What exactly is outcrossing, Im assuming it has something to do with kind-of going backwards, like breeding a certain morph back to a normal, and then starting over, is that what it is? Is it used to strengthen genes somehow from too much line breeding?
Think of it like an attempt to isolate a genetic trait. No different than trying to isolate a color or a pattern, except once the trait is found it is eliminated rather than propagated.
Say you have a neon blue bearded dragon (to keep it all nice and hypothetical). You breed it to prove out the genetics, crossing things back and forth in a very limited genetic pool to figure out what kind of transmission it has (recessive, dominant, codominant, incomplete dominant) and how variable the expression is. You're dealing with stock that comes from a pretty small handful of initial animals, all your blues are descended from your first breeding group which will be, at most, maybe five or six animals if the blue one was a male.
A couple generations into it, suddenly you're hatching out some babies with no legs. You start checking your breeding records and trying to identify the cause, trace it back and figure out if you can eliminate the source by axing the stock descended from whichever stock animal was involved but it's either too complex or too intermingled at that point with all the het to het and back to their parent breedings that happened and it is unclear which animals might be carriers of this ugly legless gene.
So you'd split the project into control groups as best you could, then outcross and re-cross specific, carefully selected matches in order to try identifying the transmission of this new trait and to identify the specific production lines which are clean.
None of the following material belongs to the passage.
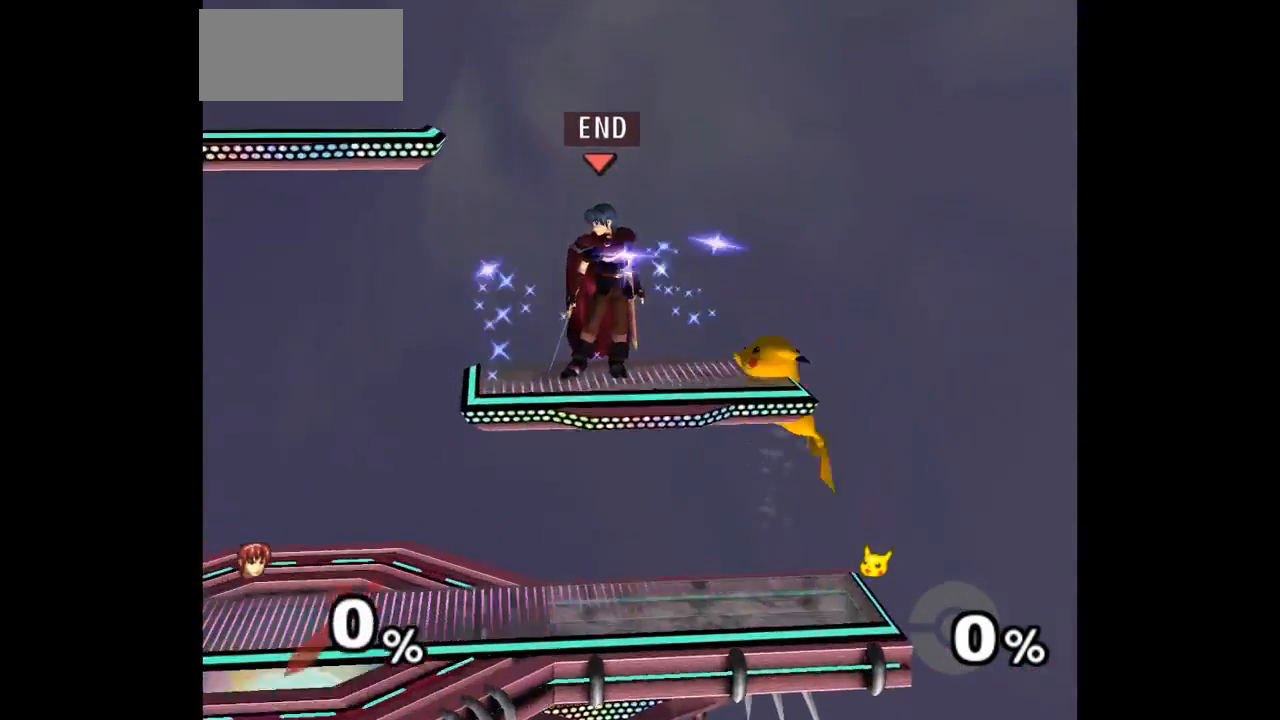
{"dt_ms": 500, "buttons": ["L1"], "left_stick": "right", "events": [[50, "left_stick", "right"], [167, "L1", "down"]]}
A big, time consuming, multi-generation project, but your blue beardie project is worth hundreds of thousands of dollars so it is more than worth the effort.
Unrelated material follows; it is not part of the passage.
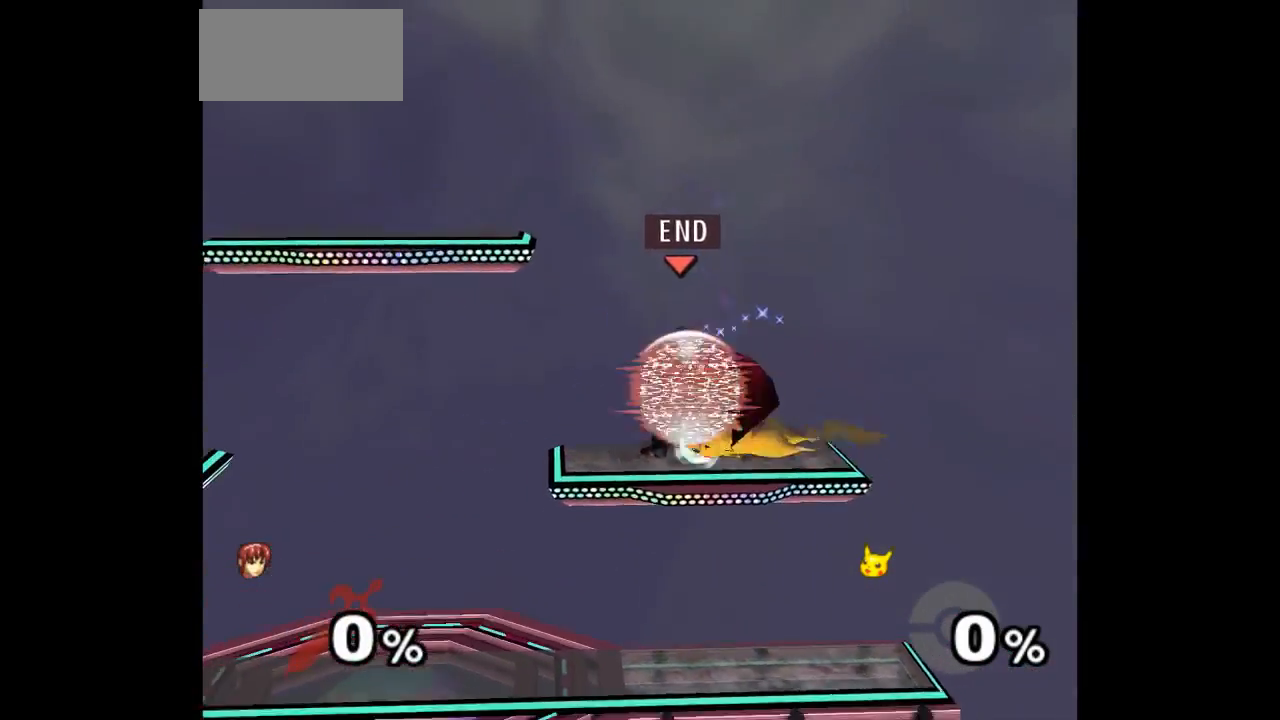
{"dt_ms": 1000, "buttons": [], "left_stick": "center"}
Strength of expression can be a difficult thing to predict though and not every trait can be mapped as a simple yes/no display. Leglessness is pretty easy to identify, but what if you discovered something a little less obvious- like say some of the bearded dragons would have shorter tongues. How much shorter could be different from animal to animal- one sixty fourth of an inch below average isn't such a big deal but a little vestigial nub would prevent them from eating and swallowing correctly. Some outcrossing is done as a preventative, to mix of the genetic material involved before any variable strength negative traits can reach a point where they are expressed. It is breaking the reinforcement of the existing genetic material while maintaining the primary trait that is being bred for (generally a very predictable and well mapped color trait).
Some breeders choose to outcross every few generations as a preventative. Two or three line bred, one outcrossed, two or three line bred, one outcrossed. Some choose not to do so, prefering to maintain dedicated lines without introducing new unknown elements into the mix.
Both practices are a bit of a gamble. Neither really has any advantage over the other in terms of the probability of something going wrong.
ill sum it up for you, Basicly outcrossing is done to keep the genes of the animal strong. outcrossing is when you take a certent line of gecko and breed it to a new line of gecko to mix the genetics. line breeding is good but too much linebreeding can be bad, So outcrossing is done to keep the genetics strong.